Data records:
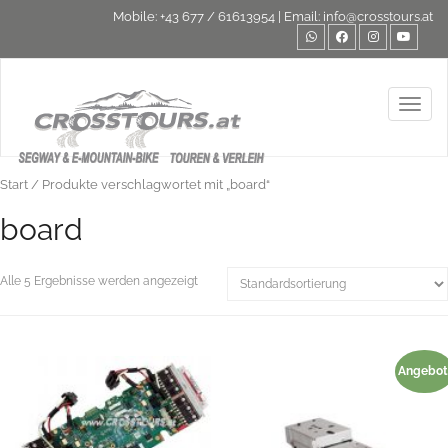
Mobile:
+43 677 / 61613954
| Email:
info@crosstours.at
Toggl
Start
/ Produkte verschlagwortet mit „board“
board
Alle 5 Ergebnisse werden angezeigt
Angebot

### About this task
Return the text read from every row, unchanged and line for line, and leave the pictures out.

### Response to this exercise
Mobile:
+43 677 / 61613954
| Email:
info@crosstours.at
Toggl
Start
/ Produkte verschlagwortet mit „board“
board
Alle 5 Ergebnisse werden angezeigt
Angebot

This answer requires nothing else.